#### Task to carry out:
How many lines in the entries below contain the string "mogelijk"? Treat uppercase and lowercase as different, and reply with the number alone.
[[ Input data open ]]
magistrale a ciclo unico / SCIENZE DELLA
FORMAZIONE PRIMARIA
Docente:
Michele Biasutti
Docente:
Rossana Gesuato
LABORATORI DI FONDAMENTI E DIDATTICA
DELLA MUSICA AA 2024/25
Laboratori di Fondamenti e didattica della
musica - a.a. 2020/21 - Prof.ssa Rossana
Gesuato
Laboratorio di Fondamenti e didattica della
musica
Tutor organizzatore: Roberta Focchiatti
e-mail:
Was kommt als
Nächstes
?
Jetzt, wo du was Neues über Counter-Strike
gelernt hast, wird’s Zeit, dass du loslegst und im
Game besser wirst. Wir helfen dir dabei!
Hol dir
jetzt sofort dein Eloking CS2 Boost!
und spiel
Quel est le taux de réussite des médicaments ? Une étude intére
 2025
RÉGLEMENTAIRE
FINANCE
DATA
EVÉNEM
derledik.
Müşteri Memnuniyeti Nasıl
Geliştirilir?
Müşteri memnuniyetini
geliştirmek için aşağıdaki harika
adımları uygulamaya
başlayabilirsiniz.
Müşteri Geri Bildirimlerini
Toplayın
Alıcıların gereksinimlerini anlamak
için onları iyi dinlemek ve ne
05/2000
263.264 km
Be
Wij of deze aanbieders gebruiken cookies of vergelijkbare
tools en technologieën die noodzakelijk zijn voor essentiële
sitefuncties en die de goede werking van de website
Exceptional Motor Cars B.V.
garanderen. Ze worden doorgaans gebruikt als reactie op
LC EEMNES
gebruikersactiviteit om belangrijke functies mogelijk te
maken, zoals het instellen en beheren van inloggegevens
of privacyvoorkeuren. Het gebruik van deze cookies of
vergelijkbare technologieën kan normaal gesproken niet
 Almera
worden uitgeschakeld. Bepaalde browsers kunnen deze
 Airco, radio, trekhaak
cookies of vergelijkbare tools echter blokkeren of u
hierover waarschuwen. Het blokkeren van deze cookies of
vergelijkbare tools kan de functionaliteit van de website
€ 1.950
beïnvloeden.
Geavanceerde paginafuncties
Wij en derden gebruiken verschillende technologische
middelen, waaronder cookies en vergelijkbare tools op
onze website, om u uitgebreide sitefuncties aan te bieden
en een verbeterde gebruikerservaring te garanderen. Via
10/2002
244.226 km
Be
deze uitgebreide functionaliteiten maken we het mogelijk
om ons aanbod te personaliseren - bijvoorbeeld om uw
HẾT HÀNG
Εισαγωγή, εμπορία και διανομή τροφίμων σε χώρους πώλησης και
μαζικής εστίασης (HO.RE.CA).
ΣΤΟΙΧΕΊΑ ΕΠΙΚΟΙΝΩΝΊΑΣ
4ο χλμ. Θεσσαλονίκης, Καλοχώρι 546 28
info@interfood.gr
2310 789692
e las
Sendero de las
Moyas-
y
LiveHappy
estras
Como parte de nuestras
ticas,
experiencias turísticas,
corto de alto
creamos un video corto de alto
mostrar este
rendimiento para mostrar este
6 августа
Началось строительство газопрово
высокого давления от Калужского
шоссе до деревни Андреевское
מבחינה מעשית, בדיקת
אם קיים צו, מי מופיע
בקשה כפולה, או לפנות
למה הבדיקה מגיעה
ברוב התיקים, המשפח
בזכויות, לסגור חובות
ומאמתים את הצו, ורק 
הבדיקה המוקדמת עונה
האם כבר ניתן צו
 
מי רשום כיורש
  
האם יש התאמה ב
[[ Input data closed ]]
#### Result for this task:
2